The Python world has been fractured a few times before. The infamous transition from version 2 to version 3 still affects people today, and there could be a new schism in the future. [Sam Gross] proposed a solution to drop the Global
Interrupt Interpreter Lock (GIL), which would have enormous implications for many projects that leverage the CPython internals, such as Pandas and NumPy.
The fact that Python is interpreted is a double edge sword. It means there can be different runtimes, such as Pyston, Cinder, MicroPython, PyPy, and others, that might support the whole language, a specific version, or a subset. But if you’re using Python, you’re probably running CPython. And it has something known as global interpreter lock that affects threaded code. In a nutshell, only one thread can run in the interpreter at a time. There are some ways around it, such as moving performance-critical sections to C or having multiple interpreters. However, most existing solutions come with considerable downsides.
Why Was the GIL There, and How do You Remove It?
Program state is much easier to reason about when you can guarantee that only one thread will be running at a time. Reference counting, memory allocation, method resolution order caches, and garbage collections are just some of the things that aren’t thread-safe without the GIL. [Sam] discusses this evolution in his overview document.
Getting free of the GIL begins by making significant changes to reference counting. To know whether the garbage collector can free an object in memory or not, it counts all of the references to that object. Currently, reference counting is non-atomic, and changing all reference counting operations to be atomic has a massive performance hit.

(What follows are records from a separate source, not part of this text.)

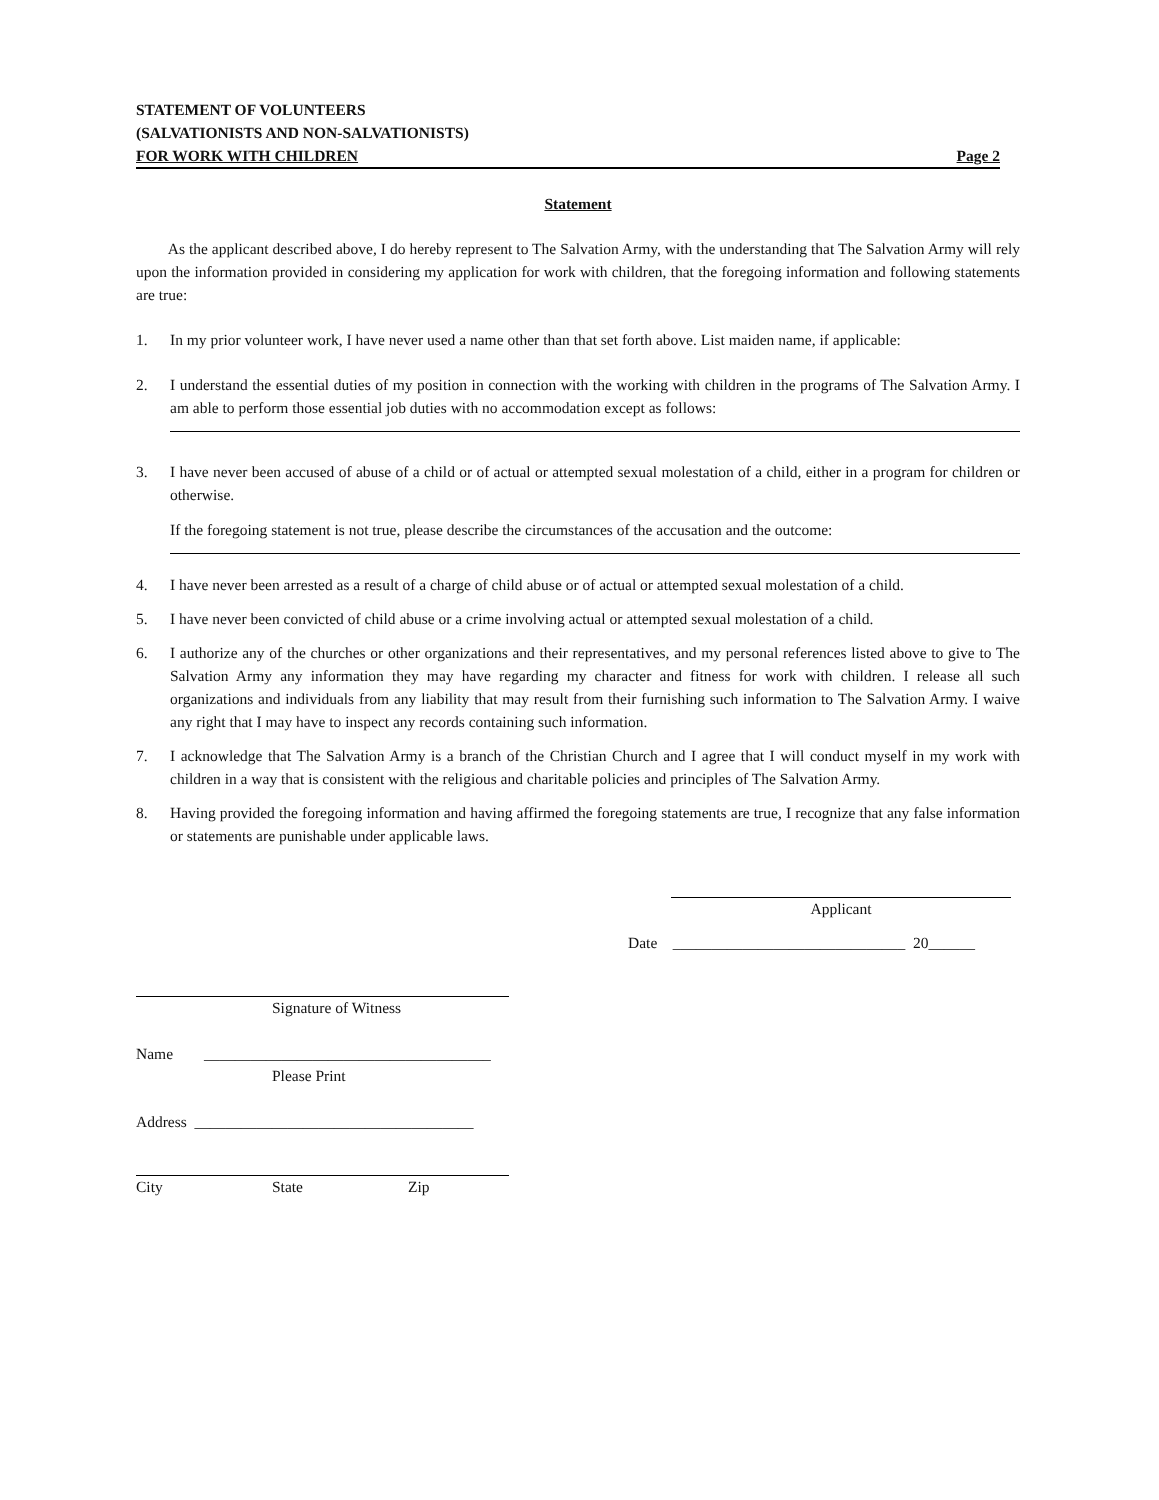STATEMENT OF VOLUNTEERS
(SALVATIONISTS AND NON-SALVATIONISTS)
FOR WORK WITH CHILDREN Page 2
Statement
As the applicant described above, I do hereby represent to The Salvation Army, with the understanding that The Salvation Army will rely upon the information provided in considering my application for work with children, that the foregoing information and following statements are true:
1. In my prior volunteer work, I have never used a name other than that set forth above. List maiden name, if applicable:
2. I understand the essential duties of my position in connection with the working with children in the programs of The Salvation Army. I am able to perform those essential job duties with no accommodation except as follows:
3. I have never been accused of abuse of a child or of actual or attempted sexual molestation of a child, either in a program for children or otherwise.
If the foregoing statement is not true, please describe the circumstances of the accusation and the outcome:
4. I have never been arrested as a result of a charge of child abuse or of actual or attempted sexual molestation of a child.
5. I have never been convicted of child abuse or a crime involving actual or attempted sexual molestation of a child.
6. I authorize any of the churches or other organizations and their representatives, and my personal references listed above to give to The Salvation Army any information they may have regarding my character and fitness for work with children. I release all such organizations and individuals from any liability that may result from their furnishing such information to The Salvation Army. I waive any right that I may have to inspect any records containing such information.
7. I acknowledge that The Salvation Army is a branch of the Christian Church and I agree that I will conduct myself in my work with children in a way that is consistent with the religious and charitable policies and principles of The Salvation Army.
8. Having provided the foregoing information and having affirmed the foregoing statements are true, I recognize that any false information or statements are punishable under applicable laws.
Applicant
Date ______________________________ 20______
Signature of Witness
Name _____________________________________
Please Print
Address ____________________________________
City State Zip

The proposal uses a technique known as biased reference counting is used to have local and shared references. Local references can leverage non-atomic operations, and the owning thread combines the local references and the shared reference to keep track of ownership. This approach works great for objects that are single-threaded or only lightly used by a few threads. Several objects, such as interned strings, True, False, and None, exist for the program’s lifetime and can be marked as immortal, reducing their reference counting overhead to zero. An object is marked immortal by leveraging the least-significant bit in the reference count field. Objects that are frequently accessed but not guaranteed to be immortal have deferred reference counting. This means that the only reference counting needed is when the reference is stored on the heap. A side effect of this change is that an object can’t be immediately reclaimed since the stack will need to be scanned for any remaining references.
[Sam] replaced the standard
pymalloc memory allocator with mimalloc, a drop-in replacement for
malloc that offers thread safety and performance. The upside of this swap is that this allocator allows the runtime to find GC-tracked objects without an explicit list. This is a significant performance boost, but it means that you can’t just swap out another
malloc-compatible allocator and expect the same thread safety for garbage collection and collections.
Speaking of collections and dictionaries, they get tweaked slightly in this surgery. In CPython of today, their design is “thread-safe,” but it leans on the GIL. For example, they have a lock for writes but not for reads, and without the GIL to make a read atomic, a concurrent write can come in the middle of a read.
Perhaps the most surprising change was moving the interpreter from a stack-based virtual machine to a register-based virtual machine, roughly based on V8. This was needed for reference counting changes to be efficient. Functionality-wise, it operates the same, but it causes significant code churn.
What Does This Mean for the Community?
For Python extension library authors, there will be some required work on their end. For example, all C libraries will need to be re-compiled as the ABI has changed. However, the GIL APIs (such as
PyEvalReleaseThread) are still required for marking states as attached or detached, which influences garbage collection behavior.
Initial performance benchmarks show performance matching version 3.10, and running 10% faster than 3.9 in single-threaded workloads because it incorporates some optimizations and fixes that went into 3.10 and 3.11. These are averages of single-threaded benchmarks. For multi-threaded workloads, the lack of a GIL allows it to shine, blowing past the default interpreter with an 18x speedup by running 20 threads. Not too shabby.
As for merging into mainline, the debate is ongoing among core maintainers. Some are calling for the unrelated performance optimizations to be merged in and leave the GIL surgery behind. There are concerns that the overhead introduced by the augmented reference counting will slow down many existing Python programs, the vast majority of which are not multi-threaded yet.
However, many prominent players and companies use Python for machine learning and ETL workloads, and would benefit significantly from this change. This proposal could be the chance for some more notable players to offer a fork of CPython that has these performance increases. Maybe it would gain enough of a following to become a serious contender against CPython? Only time will tell.
What Happens Next?
The code is up on GitHub as well as a place for community discussion. Significant amounts of testing and validation need to occur before maintainers have confidence that this significant change won’t break things. Extensions need to be re-compiled, and existing multi-threaded code needs validation, checking for masked concurrency bugs. This could take years.
But Python isn’t a static language. Python recently got switch statements, and it’s exciting to see Python continue to evolve and change. Hopefully it is all for the better.